● Prompt: Keep the pictures out while you transcribe the listing below exactly.

● Exercise input:
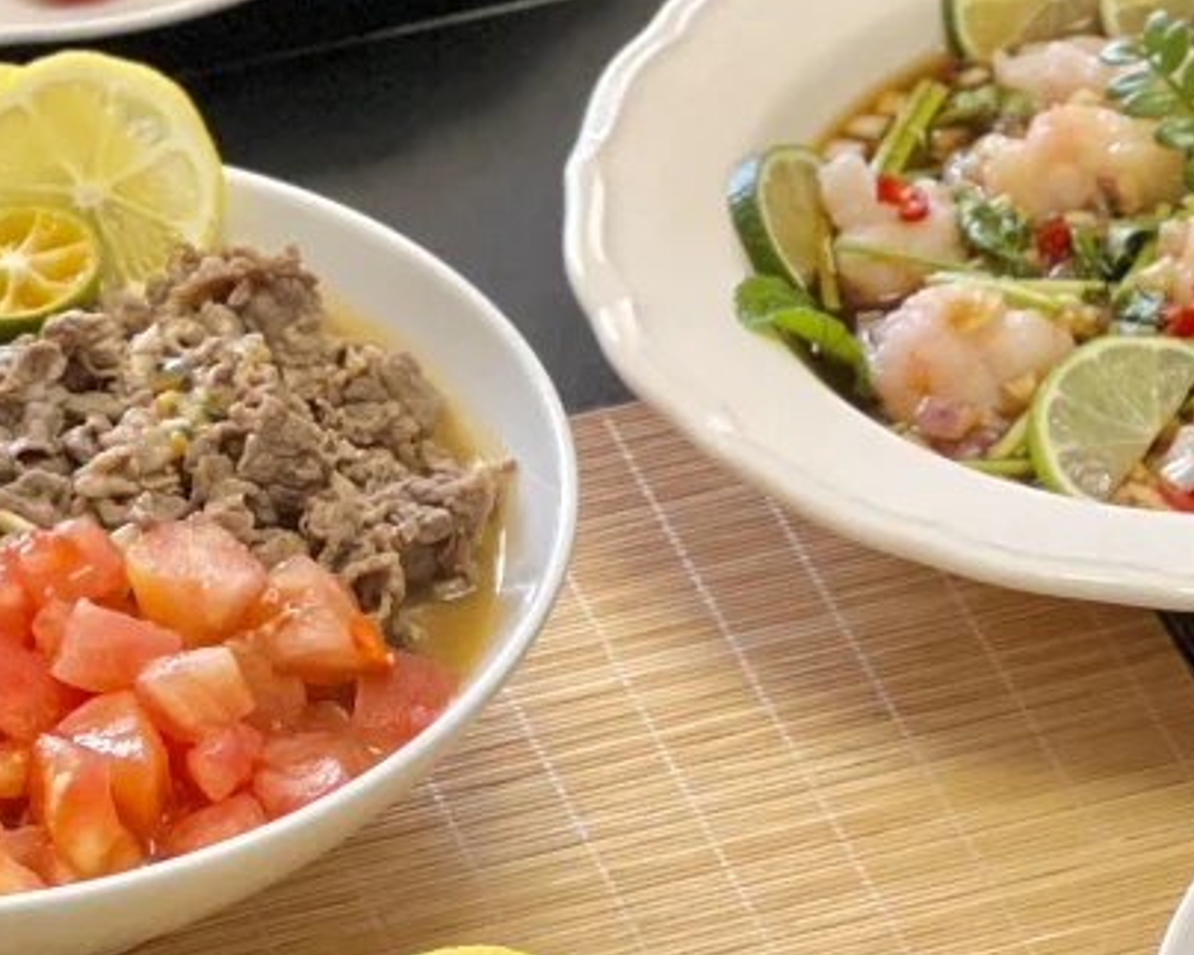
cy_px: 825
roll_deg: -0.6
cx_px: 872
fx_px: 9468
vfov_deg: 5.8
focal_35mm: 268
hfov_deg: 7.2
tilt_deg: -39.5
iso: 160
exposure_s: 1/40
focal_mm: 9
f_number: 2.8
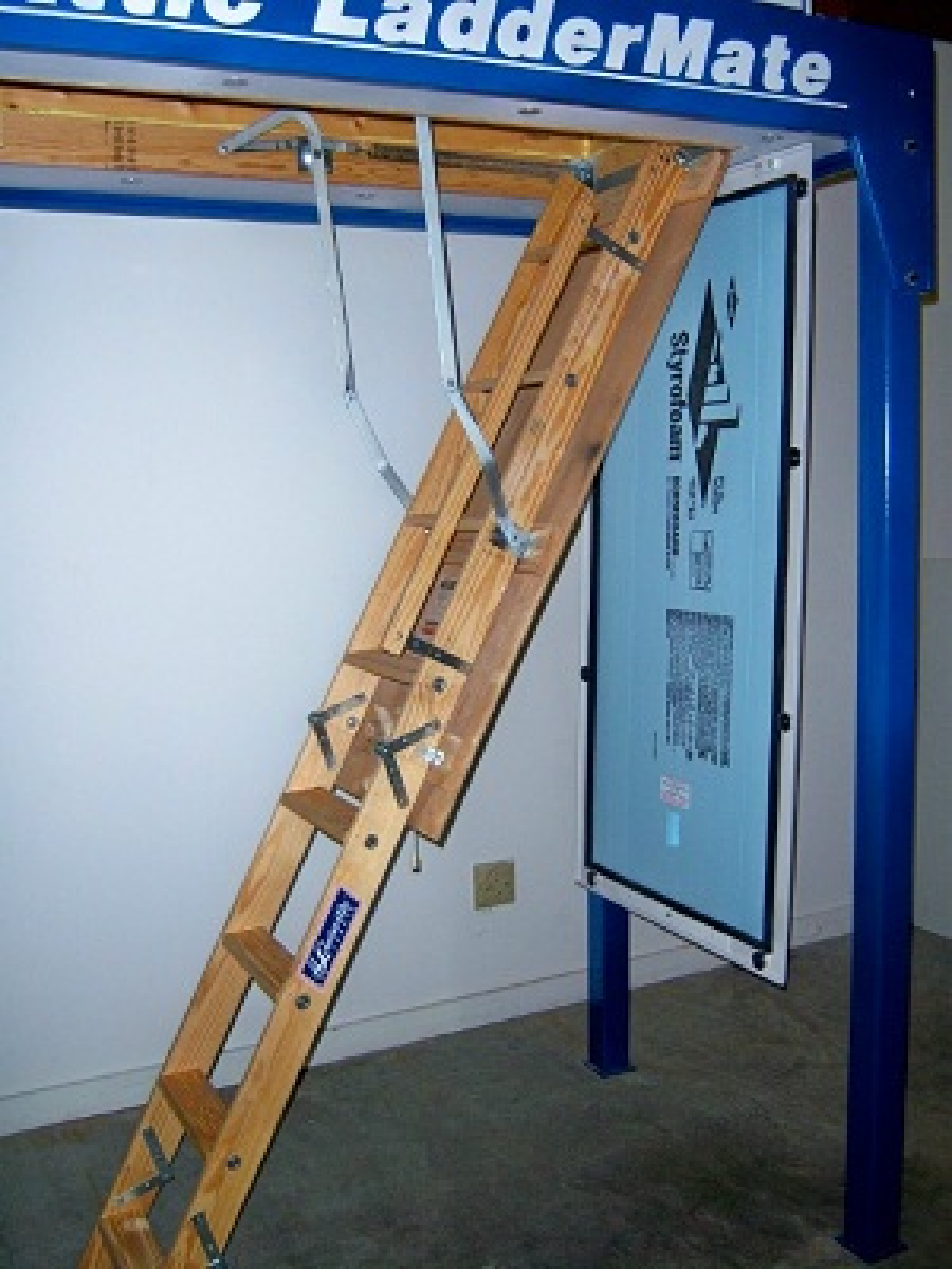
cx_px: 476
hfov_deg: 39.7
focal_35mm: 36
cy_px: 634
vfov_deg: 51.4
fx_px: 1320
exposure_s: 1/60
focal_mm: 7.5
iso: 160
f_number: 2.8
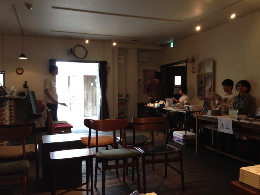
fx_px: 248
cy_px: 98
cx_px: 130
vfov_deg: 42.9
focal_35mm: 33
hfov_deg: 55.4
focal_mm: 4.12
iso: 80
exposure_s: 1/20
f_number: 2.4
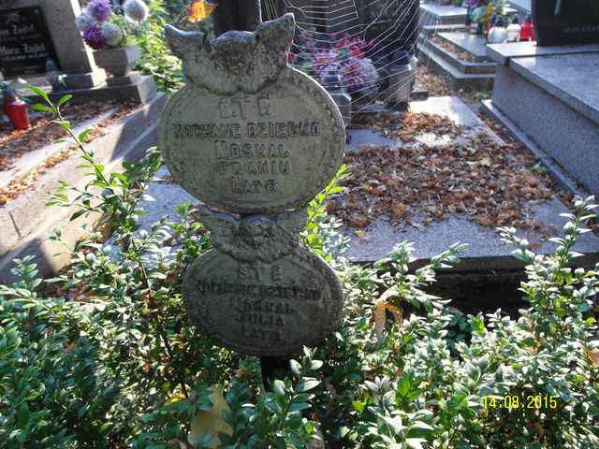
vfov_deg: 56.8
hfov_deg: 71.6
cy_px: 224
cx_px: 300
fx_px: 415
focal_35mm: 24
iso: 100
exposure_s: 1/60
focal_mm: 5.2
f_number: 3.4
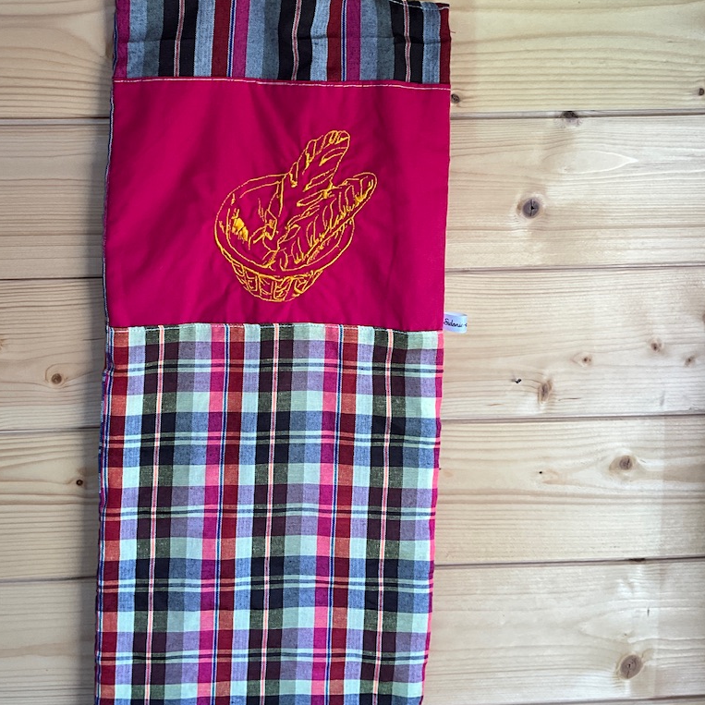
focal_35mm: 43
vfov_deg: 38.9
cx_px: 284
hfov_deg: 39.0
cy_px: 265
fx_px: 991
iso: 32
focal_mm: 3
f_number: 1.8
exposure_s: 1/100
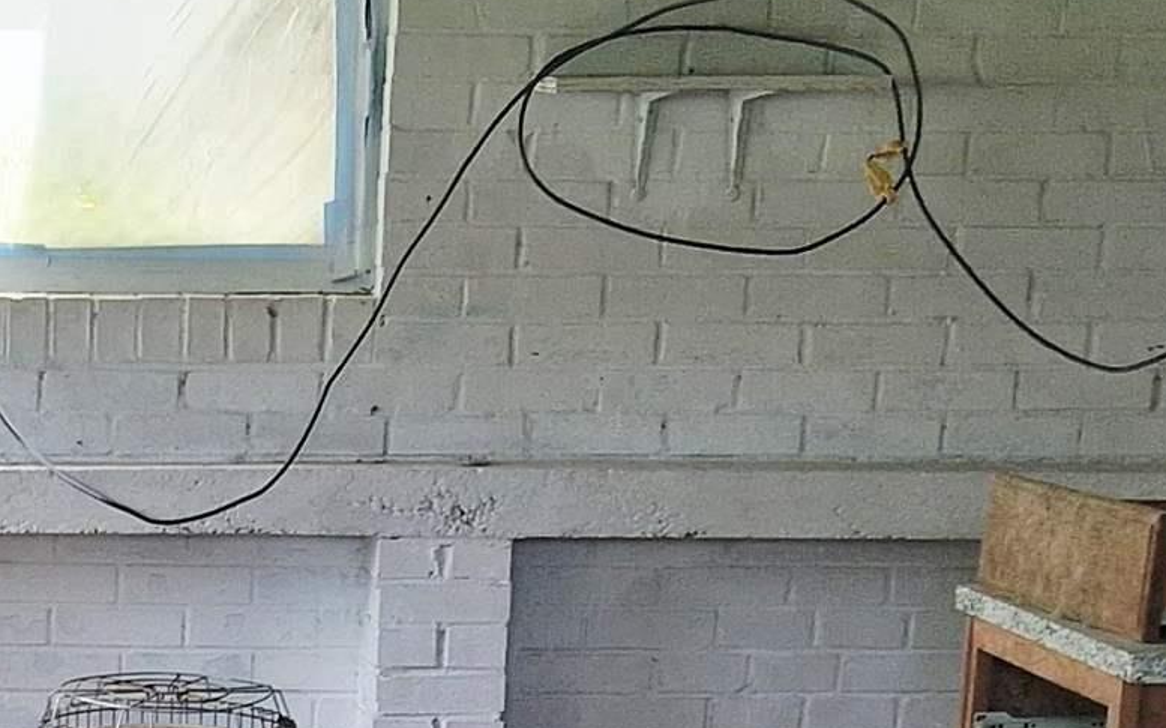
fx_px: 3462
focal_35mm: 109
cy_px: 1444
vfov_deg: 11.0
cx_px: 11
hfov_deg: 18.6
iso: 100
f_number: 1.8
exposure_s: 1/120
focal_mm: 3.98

● Answer to this exercise:
cy_px: 825
roll_deg: -0.6
cx_px: 872
fx_px: 9468
vfov_deg: 5.8
focal_35mm: 268
hfov_deg: 7.2
tilt_deg: -39.5
iso: 160
exposure_s: 1/40
focal_mm: 9
f_number: 2.8
cx_px: 476
hfov_deg: 39.7
focal_35mm: 36
cy_px: 634
vfov_deg: 51.4
fx_px: 1320
exposure_s: 1/60
focal_mm: 7.5
iso: 160
f_number: 2.8
fx_px: 248
cy_px: 98
cx_px: 130
vfov_deg: 42.9
focal_35mm: 33
hfov_deg: 55.4
focal_mm: 4.12
iso: 80
exposure_s: 1/20
f_number: 2.4
vfov_deg: 56.8
hfov_deg: 71.6
cy_px: 224
cx_px: 300
fx_px: 415
focal_35mm: 24
iso: 100
exposure_s: 1/60
focal_mm: 5.2
f_number: 3.4
focal_35mm: 43
vfov_deg: 38.9
cx_px: 284
hfov_deg: 39.0
cy_px: 265
fx_px: 991
iso: 32
focal_mm: 3
f_number: 1.8
exposure_s: 1/100
fx_px: 3462
focal_35mm: 109
cy_px: 1444
vfov_deg: 11.0
cx_px: 11
hfov_deg: 18.6
iso: 100
f_number: 1.8
exposure_s: 1/120
focal_mm: 3.98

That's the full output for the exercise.